Через пятнадцать минут после того, как мы приземлились, лимузин, пробиваясь сквозь легкий вечерний туман, уже вез меня по прибрежной трассе на север, в Сан-Франциско, в сторону моста через залив. Но только увидев убожество Юниверсити-авеню, я вдруг поняла всю парадоксальность сложившейся ситуации: да, я снова вернулась домой. Эта гонка, начавшаяся в другой галактике, привела меня прямиком на Беркли-Хиллз, где я выросла. Да, хорошенькое начало, Эллиот! Все ради тебя.

Лимузин неуклюже петлял по уходящим круто вверх узким улочкам. Все было до боли знакомо. Один только вид заросших садов, домиков в окружении ветвистых дубов и кипарисов ранги мне душу. Нет, даже не дом, не это место: скорее, пейзаж, напоминающий о том периоде моей жизни, о котором я не могу вспоминать без содрогания, о периоде, ассоциирующемся с постоянной душевной болью.

Меня неожиданно охватил ужас. А что, если кто-нибудь выглянет из темного окна и, увидев меня, поймет, кто я на самом деле такая. На сей раз я приехала не на свадьбу, не на похороны, не на каникулы. Нет, я, совсем как сэр Ричард Бартон, проникла в запретный город Мекку. И если меня поймают, то непременно убьют. Я бросила взгляд на часы. Эллиот обошел меня на два часа. Может, его уже и нет там.

И тут, под влиянием минуты, я вдруг попросила водителя отвезти меня на свою родную улицу. Сама не зная зачем. Но я просто должна была на секунду остановиться у своего дома. Лимузин медленно полз вниз по холму, и, увидев, что в отцовской библиотеке горит свет, я велела водителю остановиться.

Господи, как здесь тихо, под темной акацией. Вокруг тишина, только звук поливальной установки, орошающей траву. Бело-голубое мерцание телевизора в спальне моего младшего брата наверху. Тень, промелькнувшая за прикрытыми шторами окнами библиотеки.

Постепенно паника в моей душе улеглась, сменившись легкой грустью, той ужасной грустью, что всегда охватывала меня при виде этого заросшего уголка, старых, облупившихся досок, тусклых фонарей, олицетворявших для меня родной дом.

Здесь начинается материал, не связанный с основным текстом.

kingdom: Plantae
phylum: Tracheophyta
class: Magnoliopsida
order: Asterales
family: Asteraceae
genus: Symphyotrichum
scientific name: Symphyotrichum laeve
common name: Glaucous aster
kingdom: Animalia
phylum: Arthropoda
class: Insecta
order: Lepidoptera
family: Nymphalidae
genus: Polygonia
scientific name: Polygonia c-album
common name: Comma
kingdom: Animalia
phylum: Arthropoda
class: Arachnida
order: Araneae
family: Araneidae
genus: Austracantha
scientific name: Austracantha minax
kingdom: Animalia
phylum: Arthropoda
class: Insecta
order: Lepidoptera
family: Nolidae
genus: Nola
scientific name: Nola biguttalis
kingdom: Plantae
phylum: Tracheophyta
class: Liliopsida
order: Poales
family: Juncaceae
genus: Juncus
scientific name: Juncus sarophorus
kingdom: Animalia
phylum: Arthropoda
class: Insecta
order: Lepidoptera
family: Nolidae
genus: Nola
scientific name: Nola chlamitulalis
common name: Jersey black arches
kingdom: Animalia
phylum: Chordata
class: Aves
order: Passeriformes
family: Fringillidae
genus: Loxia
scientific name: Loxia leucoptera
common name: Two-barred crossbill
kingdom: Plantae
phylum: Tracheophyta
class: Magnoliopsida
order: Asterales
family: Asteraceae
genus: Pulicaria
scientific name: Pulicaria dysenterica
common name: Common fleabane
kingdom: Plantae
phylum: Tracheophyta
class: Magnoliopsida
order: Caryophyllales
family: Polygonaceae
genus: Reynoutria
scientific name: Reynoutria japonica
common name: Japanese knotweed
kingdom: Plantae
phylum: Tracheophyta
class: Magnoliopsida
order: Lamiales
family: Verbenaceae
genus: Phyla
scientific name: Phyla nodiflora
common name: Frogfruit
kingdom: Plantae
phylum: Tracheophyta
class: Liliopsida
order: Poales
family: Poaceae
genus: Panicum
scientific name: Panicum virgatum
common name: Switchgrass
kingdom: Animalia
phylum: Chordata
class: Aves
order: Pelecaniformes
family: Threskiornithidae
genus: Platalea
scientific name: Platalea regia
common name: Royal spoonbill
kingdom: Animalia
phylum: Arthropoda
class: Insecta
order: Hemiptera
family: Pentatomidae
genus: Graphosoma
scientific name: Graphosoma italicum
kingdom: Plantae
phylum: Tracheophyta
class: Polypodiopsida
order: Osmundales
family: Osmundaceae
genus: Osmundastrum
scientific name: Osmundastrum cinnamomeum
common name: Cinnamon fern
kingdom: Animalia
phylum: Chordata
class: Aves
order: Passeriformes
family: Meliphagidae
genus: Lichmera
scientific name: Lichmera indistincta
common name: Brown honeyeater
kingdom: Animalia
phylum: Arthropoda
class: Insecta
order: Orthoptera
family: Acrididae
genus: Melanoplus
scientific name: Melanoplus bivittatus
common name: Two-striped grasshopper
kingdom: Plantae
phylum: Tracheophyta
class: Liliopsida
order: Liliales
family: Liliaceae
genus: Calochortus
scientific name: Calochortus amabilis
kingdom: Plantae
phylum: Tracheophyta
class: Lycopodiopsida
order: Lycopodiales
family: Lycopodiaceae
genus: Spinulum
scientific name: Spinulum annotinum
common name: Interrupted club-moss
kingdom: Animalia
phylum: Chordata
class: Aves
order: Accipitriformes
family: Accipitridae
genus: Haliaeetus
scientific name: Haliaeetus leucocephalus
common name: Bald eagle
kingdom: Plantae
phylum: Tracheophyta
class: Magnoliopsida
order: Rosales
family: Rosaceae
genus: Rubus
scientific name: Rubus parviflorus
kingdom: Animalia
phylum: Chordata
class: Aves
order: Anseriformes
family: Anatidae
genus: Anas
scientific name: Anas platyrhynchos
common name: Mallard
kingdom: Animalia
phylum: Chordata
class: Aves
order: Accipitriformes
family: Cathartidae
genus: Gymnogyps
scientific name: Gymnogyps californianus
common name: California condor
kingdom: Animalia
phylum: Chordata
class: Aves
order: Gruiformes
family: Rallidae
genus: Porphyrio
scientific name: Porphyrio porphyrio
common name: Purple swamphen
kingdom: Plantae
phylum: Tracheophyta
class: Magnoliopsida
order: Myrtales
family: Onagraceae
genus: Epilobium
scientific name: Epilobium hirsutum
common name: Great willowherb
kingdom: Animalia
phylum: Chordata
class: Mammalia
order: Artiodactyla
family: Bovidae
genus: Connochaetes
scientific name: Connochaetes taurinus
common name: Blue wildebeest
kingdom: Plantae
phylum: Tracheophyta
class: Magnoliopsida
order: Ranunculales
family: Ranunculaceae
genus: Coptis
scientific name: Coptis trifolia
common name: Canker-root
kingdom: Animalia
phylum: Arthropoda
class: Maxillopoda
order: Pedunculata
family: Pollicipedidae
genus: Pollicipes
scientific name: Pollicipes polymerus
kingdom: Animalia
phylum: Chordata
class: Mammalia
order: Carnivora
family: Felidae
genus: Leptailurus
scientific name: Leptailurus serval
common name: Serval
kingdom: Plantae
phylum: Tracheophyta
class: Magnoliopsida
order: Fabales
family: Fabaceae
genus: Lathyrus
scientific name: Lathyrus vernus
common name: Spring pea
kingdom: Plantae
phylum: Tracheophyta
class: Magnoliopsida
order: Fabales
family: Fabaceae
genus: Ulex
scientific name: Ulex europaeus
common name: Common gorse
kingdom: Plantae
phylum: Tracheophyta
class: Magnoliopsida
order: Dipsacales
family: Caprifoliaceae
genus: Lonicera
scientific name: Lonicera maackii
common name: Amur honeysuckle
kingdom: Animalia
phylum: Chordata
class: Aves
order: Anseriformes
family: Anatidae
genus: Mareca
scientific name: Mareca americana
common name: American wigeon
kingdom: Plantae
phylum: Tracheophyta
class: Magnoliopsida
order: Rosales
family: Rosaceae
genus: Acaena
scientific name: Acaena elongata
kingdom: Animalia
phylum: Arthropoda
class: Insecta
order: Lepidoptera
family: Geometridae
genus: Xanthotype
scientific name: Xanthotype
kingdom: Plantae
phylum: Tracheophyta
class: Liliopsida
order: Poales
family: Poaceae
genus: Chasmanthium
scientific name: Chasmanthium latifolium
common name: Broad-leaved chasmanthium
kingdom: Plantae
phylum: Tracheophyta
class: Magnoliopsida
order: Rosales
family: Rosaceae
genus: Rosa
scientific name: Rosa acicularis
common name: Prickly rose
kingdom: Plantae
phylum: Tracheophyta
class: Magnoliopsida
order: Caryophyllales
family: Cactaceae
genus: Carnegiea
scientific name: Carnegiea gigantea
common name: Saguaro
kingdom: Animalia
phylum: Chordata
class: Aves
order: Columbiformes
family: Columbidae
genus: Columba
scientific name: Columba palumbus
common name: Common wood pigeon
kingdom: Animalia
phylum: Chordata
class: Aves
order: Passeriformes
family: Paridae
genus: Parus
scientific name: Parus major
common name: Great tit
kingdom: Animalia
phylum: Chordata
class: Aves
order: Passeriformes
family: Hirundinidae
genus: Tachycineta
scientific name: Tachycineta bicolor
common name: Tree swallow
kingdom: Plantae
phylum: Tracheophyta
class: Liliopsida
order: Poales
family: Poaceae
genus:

Никто меня не увидел, никто никогда не узнает, что я здесь была. Все, что давеча говорил мне Мартин, снова и снова прокручивалось у меня в голове. Нет, Лиза, ты вовсе не плохой человек, а просто другой. И может быть, в один прекрасный день этот человек наберется мужества, которого всегда не хватало моему отцу, чтобы просто жить в согласии с самим собой и с тем, во что он верил, и сможет поговорить об этом, принять это, бросить вызов всему миру. И может быть, когда это произойдет, боль сама собой пройдет — непонятно почему.

А теперь пришло время прогнать все страхи и развеять печаль. Пришло время еще раз тихо сказать: «Прощай».


Дом оказался именно таким, каким я его себе представляла. Маленький каменный коттедж со сводчатой дверью и башенкой, совсем как в миниатюрном замке, прилепившийся к крутому утесу. Запущенный сад: пышная персидская сирень практически перегородила входную дверь, белые маргаритки проросли между каменными плитами подъездной дорожки. Внизу — иссиня-черные воды залива, силуэты городских небоскребов, выступающих из сиреневого тумана. Арки мостов, нависающих над темнотой, а вдали — смутные очертания гор.

Такие знакомые вещи. И все же такие чужие. Реальная «я» в реальном месте. И реальный он там, в доме, так как неподалеку на невероятно узкой дорожке был припаркован слегка смахивающий на корыто «порше», а в доме горел свет.

Я слегка нажала на дверную ручку — и дверь приоткрылась. Каменные полы, огромный тлеющий камин в углу, под низкими сводчатыми потолками тусклые лампы. И огромные окна из свинцового стекла, открывающие потрясающий вид на город, воду и ночное небо.

Чудное место. Прекрасное место. Запах горящего дерева. Стены, заставленные полками с книгами. И Эллиот, сидящий за столом в крошечной столовой с сигаретой в зубах и телефонной трубкой в руке. Я открыла дверь чуть пошире. Он что-то говорил насчет Катманду. Что он до конца недели, возможно, уедет из Гонконга и хотел бы провести три дня в Катманду.

— А потом, может быть, Токио. Я еще не знаю.

На нем была куртка хаки и белая водолазка. Он был ужасно загорелый, а в волосах — белые пряди, словно все это время, когда был вдали от меня, только и делал, что плавал и загорал. Я даже чувствовала исходящий от него запах солнца, и он явно был не на месте в этой сумрачной холодной комнате.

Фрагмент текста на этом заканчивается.